I have a collection of Statue of Liberty, all sizes and materials. I wanted a Liberty head and face to be emerging from my Styrofoam book form which is painted to resemble a patinated metal
surface. The absurdity of the Styrofoam book masquerading as metal is not lost on me. An interest in occult philosophies and religions directed me to France as a point of origin, and since Miss Liberty was a gift to the United States from France, it made sense to think of the piece in the French language. Je ne pas la Statue de la Liberté. (This is not the Statue of Liberty). This is a reference to Magritte’s This is not a pipe.
I had a bit of an epiphany when viewing the film The Passion of the Christ in the scene where the Roman soldiers were beating Jesus and put a crown of thorns on this head and shoved it so far on his head that the blood gushed. I realized that the Statue of Liberty’s crown is sharp and pointed,
much like the thorns. That was the very first time I thought of the two crowns as related. I wanted to emphasize the brutal nature of the thorns and the spikes so I encircled her crown with barbed
wire and stars (pentagrams, another clue in the mystery) to make the point (pun intended).
I included a miniature handbag dangling from the architectural structure. Lady Liberty is a typical woman, never going anywhere without her purse, suggesting her humanity.
Afterthought
Acrylic/Styrofoam/Plaster/Collage/Found Object
9”x 13”x 4”
This piece immortalizes my aunt when she was a little girl at the age of 7, sitting on a pony in her pink dress, wearing cowgirl boots, and her hair in ringlets. I have awarded her a gold star and 
designated her as an afterthought, which has more to do with me than with her.
As a little girl, I lived on a diary farm in Maryland and more than anything wanted a pony, which my father never got for me, even though he owned a racehorse and we had considerable acreage. As an adult, I have tried to mend/tend that hurt by surrounding myself with photos of my father’s race horse and other horse objects, even sometimes wearing the original silks jockey shirt from then. A few years ago, I went to a high school reunion and took my husband out to show him the farm where I grew up. I was amused and amazed that the property was no longer a diary farm but had become an equestrian center…..ah, the ironies of life!
One Step at a Time
Acrylic/Styrofoam/Plaster/Found Objects
13”x 19”x 9”
As I continue to examine the book as a repository of culture, memory, and narrative, I insist upon breaking linguistic silence, pursuing a language between gesture and thought, word and image. The juxtaposition of innocence and experience in “One Step at a Time” serves as a juncture between youth and adulthood. To represent childhood, I have chosen to use the image of an historical early 20th century little girl with her hoop, showing that she was an active child rather than passive as most girls of that vintage were portrayed. I paired it with some contemporary adult words as a rhyme of sorts….word play if you will….optional/marginal/virginal/vaginal/literal/clitoral…all 
words that individually are potent references to women.

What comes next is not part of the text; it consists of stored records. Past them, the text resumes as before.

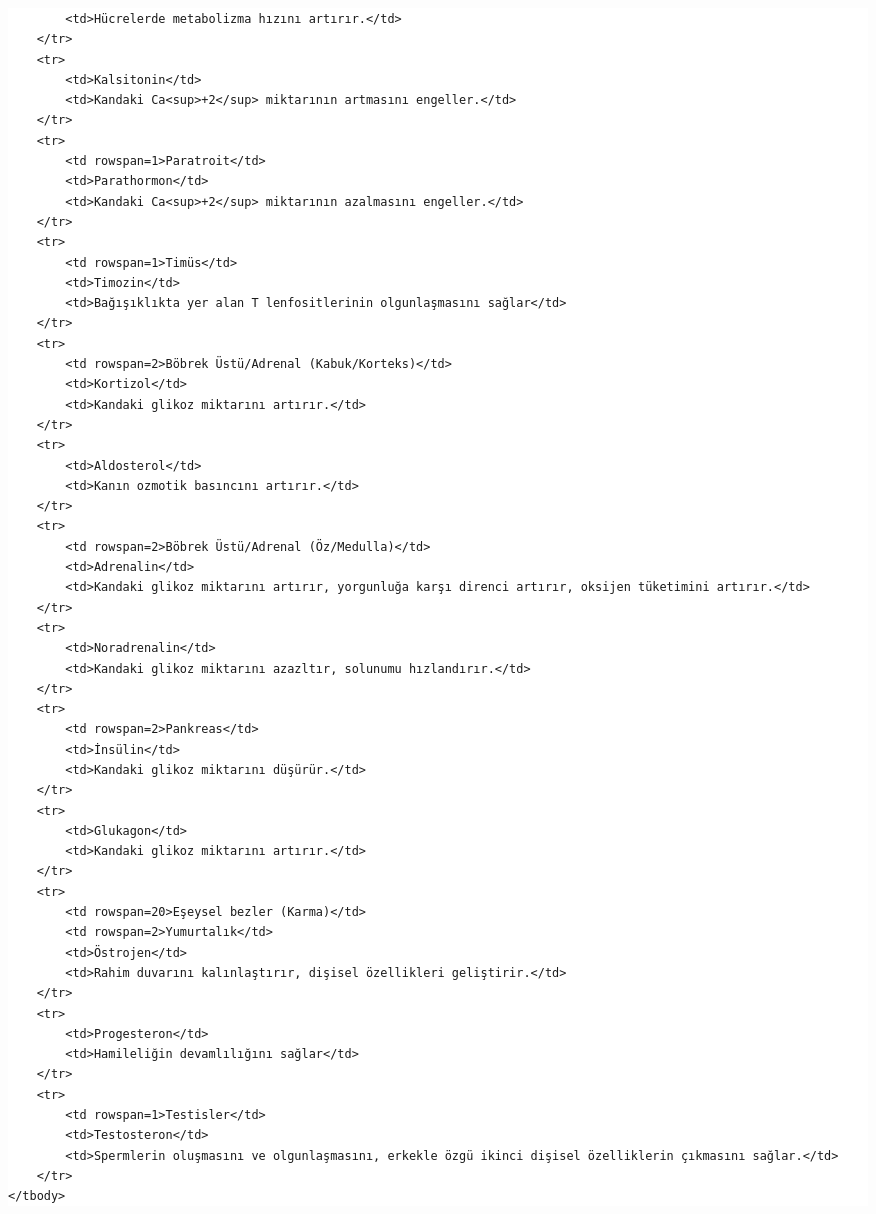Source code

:             <td>Hücrelerde metabolizma hızını artırır.</td>
        </tr>
        <tr>
            <td>Kalsitonin</td>
            <td>Kandaki Ca<sup>+2</sup> miktarının artmasını engeller.</td>
        </tr>
        <tr>
            <td rowspan=1>Paratroit</td>
            <td>Parathormon</td>
            <td>Kandaki Ca<sup>+2</sup> miktarının azalmasını engeller.</td>
        </tr>
        <tr>
            <td rowspan=1>Timüs</td>
            <td>Timozin</td>
            <td>Bağışıklıkta yer alan T lenfositlerinin olgunlaşmasını sağlar</td>
        </tr>
        <tr>
            <td rowspan=2>Böbrek Üstü/Adrenal (Kabuk/Korteks)</td>
            <td>Kortizol</td>
            <td>Kandaki glikoz miktarını artırır.</td>
        </tr>
        <tr>
            <td>Aldosterol</td>
            <td>Kanın ozmotik basıncını artırır.</td>
        </tr>
        <tr>
            <td rowspan=2>Böbrek Üstü/Adrenal (Öz/Medulla)</td>
            <td>Adrenalin</td>
            <td>Kandaki glikoz miktarını artırır, yorgunluğa karşı direnci artırır, oksijen tüketimini artırır.</td>
        </tr>
        <tr>
            <td>Noradrenalin</td>
            <td>Kandaki glikoz miktarını azazltır, solunumu hızlandırır.</td>
        </tr>
        <tr>
            <td rowspan=2>Pankreas</td>
            <td>İnsülin</td>
            <td>Kandaki glikoz miktarını düşürür.</td>
        </tr>
        <tr>
            <td>Glukagon</td>
            <td>Kandaki glikoz miktarını artırır.</td>
        </tr>
        <tr>
            <td rowspan=20>Eşeysel bezler (Karma)</td>
            <td rowspan=2>Yumurtalık</td>
            <td>Östrojen</td>
            <td>Rahim duvarını kalınlaştırır, dişisel özellikleri geliştirir.</td>
        </tr>
        <tr>
            <td>Progesteron</td>
            <td>Hamileliğin devamlılığını sağlar</td>
        </tr>
        <tr>
            <td rowspan=1>Testisler</td>
            <td>Testosteron</td>
            <td>Spermlerin oluşmasını ve olgunlaşmasını, erkekle özgü ikinci dişisel özelliklerin çıkmasını sağlar.</td>
        </tr>
    </tbody>
</table>

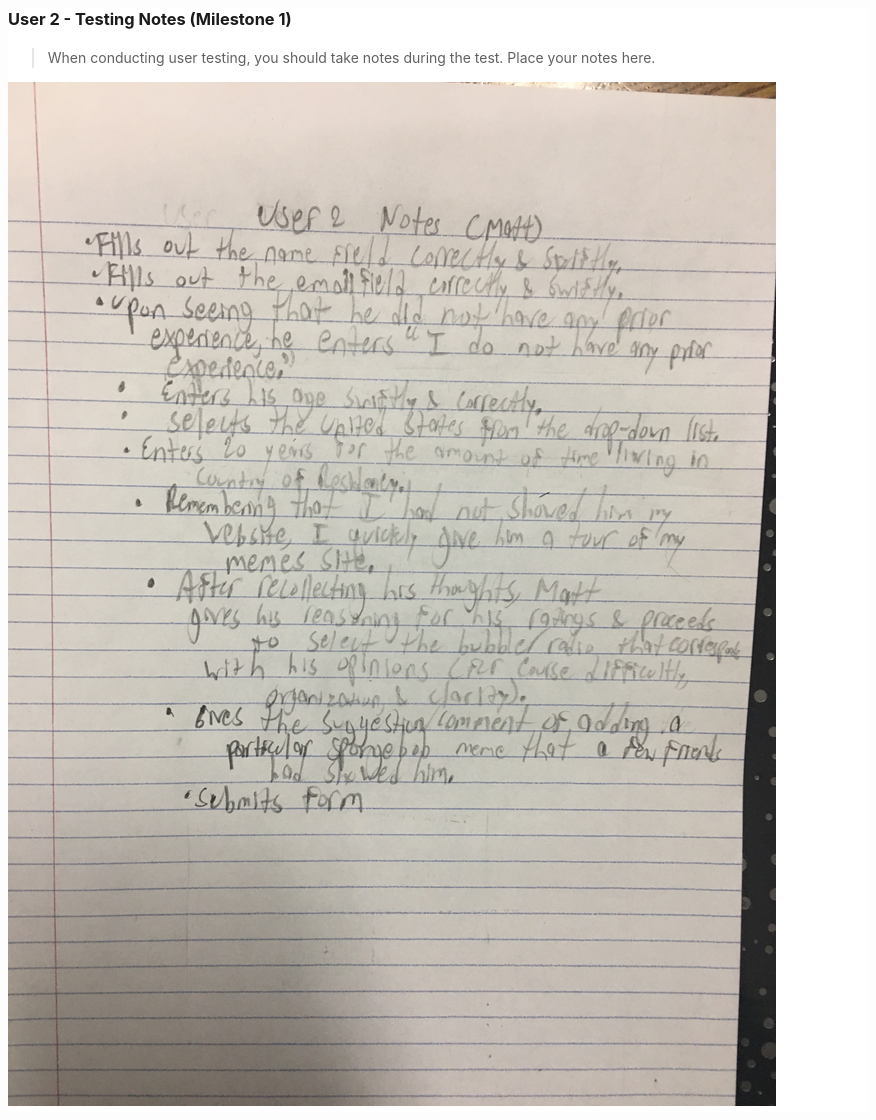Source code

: 
### User 2 - Testing Notes (Milestone 1)
> When conducting user testing, you should take notes during the test. Place your notes here.


![Picture of my notes from the second user test.](user_2_test_notes.jpg)
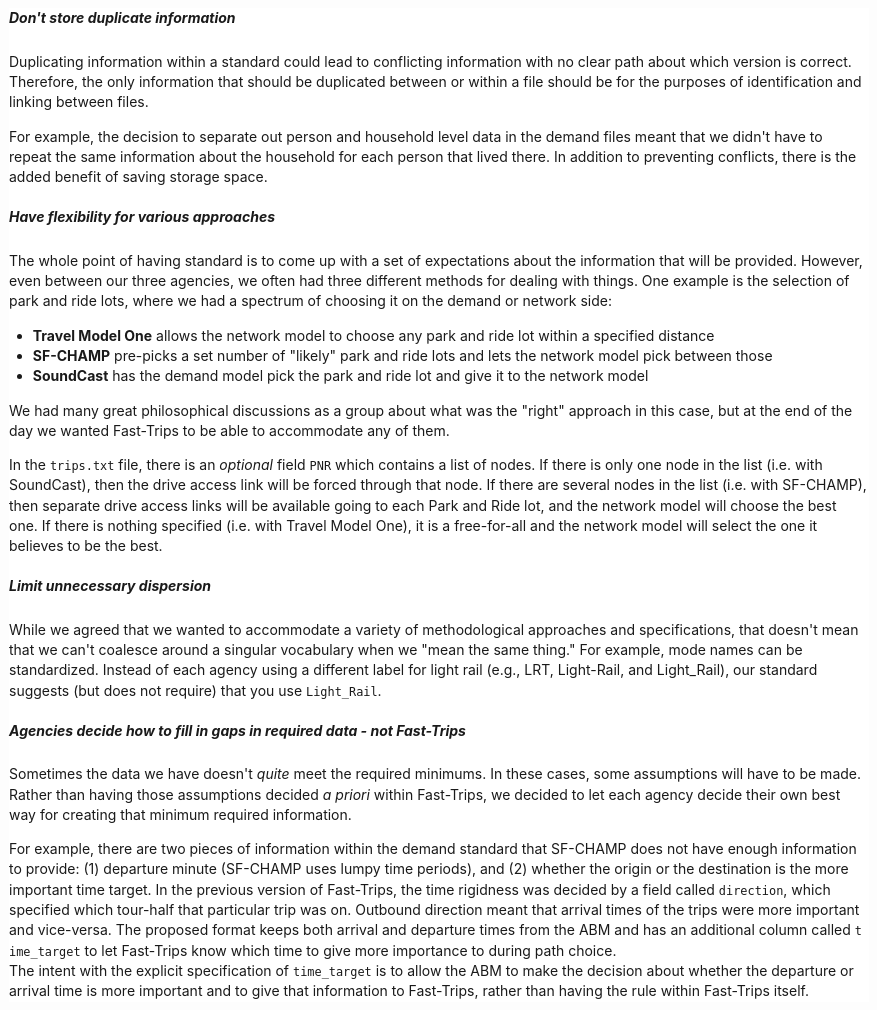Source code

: ##### Don't store duplicate information
Duplicating information within a standard could lead to conflicting information with no clear 
path about which version is correct.  Therefore, the only information that should be duplicated 
between or within a file should be for the purposes of identification and linking between files.

For example, the decision to separate out person and household level data in the demand files 
meant that we didn't have to repeat the same information about the household for each person 
that lived there.  In addition to preventing conflicts, there is the added benefit of saving 
storage space.

##### Have flexibility for various approaches
The whole point of having standard is to come up with a set of expectations about the information 
that will be provided.  However, even between our three agencies, we often had three different methods for 
dealing with things.  One example is the selection of park and ride lots, where we had a spectrum of choosing it 
on the demand or network side:  

 * **Travel Model One** allows the network model to choose any park and ride lot within a specified distance
 * **SF-CHAMP** pre-picks a set number of "likely" park and ride lots and lets the network model pick between those
 * **SoundCast** has the demand model pick the park and ride lot and give it to the network model

We had many great philosophical discussions as a group about what was the "right" approach in this case, 
but at the end of the day we wanted Fast-Trips to be able to accommodate any of them.

In the `trips.txt` file, there is an *optional* field `PNR` which contains a list of nodes. 
If there is only one node in the list (i.e. with SoundCast), then the drive access link will be 
forced through that node.  If there are several nodes in the list (i.e. with SF-CHAMP), then separate drive 
access links will be available going to each Park and Ride lot, and the network model will
choose the best one.  If there is nothing specified (i.e. with Travel Model One), it is a 
free-for-all and the network model will select the one it believes to be the best.

##### Limit unnecessary dispersion 
While we agreed that we wanted to accommodate a variety of methodological approaches and 
specifications, that doesn't mean that we can't coalesce around a singular vocabulary when 
we "mean the same thing."  For example, mode names can be standardized.  Instead of each agency
using a different label for light rail (e.g., LRT, Light-Rail, and Light_Rail), our standard
suggests (but does not require) that you use `Light_Rail`.

##### Agencies decide how to fill in gaps in required data - not Fast-Trips
Sometimes the data we have doesn't *quite* meet the required minimums.  In these cases, 
some assumptions will have to be made.  Rather than having those assumptions decided *a priori* 
within Fast-Trips, we decided to let each agency decide their own best way for creating that minimum required
information.  

For example, there are two pieces of information within the demand standard that SF-CHAMP 
does not have enough information to provide: (1) departure minute (SF-CHAMP uses lumpy time 
periods), and (2) whether the origin or the destination is the more important time target. 
In the previous version of Fast-Trips, the time rigidness was decided by a field called `direction`, 
which specified which tour-half that particular trip was on.  Outbound direction meant 
that arrival times of the trips were more important and vice-versa.  The proposed format 
keeps both arrival and departure times from the ABM and has an additional column called `time_target` 
to let Fast-Trips know which time to give more importance to during path choice.  
The intent with the explicit specification of `time_target` is to allow the ABM to make 
the decision about whether the departure or arrival time is more important and to give 
that information to Fast-Trips, rather than having the rule within Fast-Trips itself.

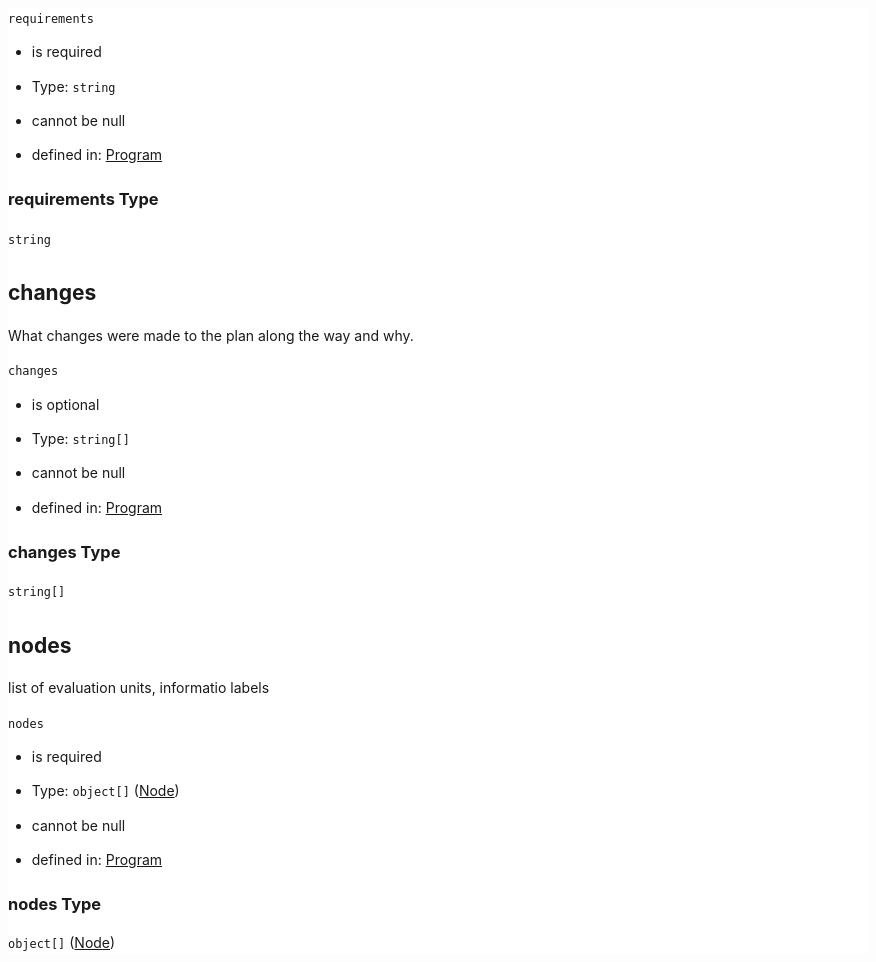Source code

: `requirements`

*   is required

*   Type: `string`

*   cannot be null

*   defined in: [Program](program-allof-1-properties-requirements.md "https://hai.ai/schemas/program/v1/eval.program.json#/allOf/1/properties/requirements")

### requirements Type

`string`

## changes

What changes were made to the plan along the way and why.

`changes`

*   is optional

*   Type: `string[]`

*   cannot be null

*   defined in: [Program](program-allof-1-properties-changes.md "https://hai.ai/schemas/program/v1/eval.program.json#/allOf/1/properties/changes")

### changes Type

`string[]`

## nodes

list of evaluation units, informatio labels

`nodes`

*   is required

*   Type: `object[]` ([Node](program-allof-1-properties-nodes-node.md))

*   cannot be null

*   defined in: [Program](program-allof-1-properties-nodes.md "https://hai.ai/schemas/program/v1/eval.program.json#/allOf/1/properties/nodes")

### nodes Type

`object[]` ([Node](program-allof-1-properties-nodes-node.md))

The antique rusty ice skate paired with a model of the interior bones of a foot call to mind Duchamp’s readymade, In Advance of a Broken Arm, and suggests fragility and risk, as well as fun and games. The foot reference is recurring in my work as I equate the foot with escape, progress, movement, and pedestrian activity such as leaving. As a child, I loved to ice skate (another example of active versus passive) and my mother used to skate on a pond near her childhood home in Bethesda, MD. I often see myself in my mother. I start out being myself and end up being my mother.
Janet Davidson-Hues is a inter-discipline contemporary artist working in Lawrence, KS and represented by Tulsa art gallery Lovetts Gallery.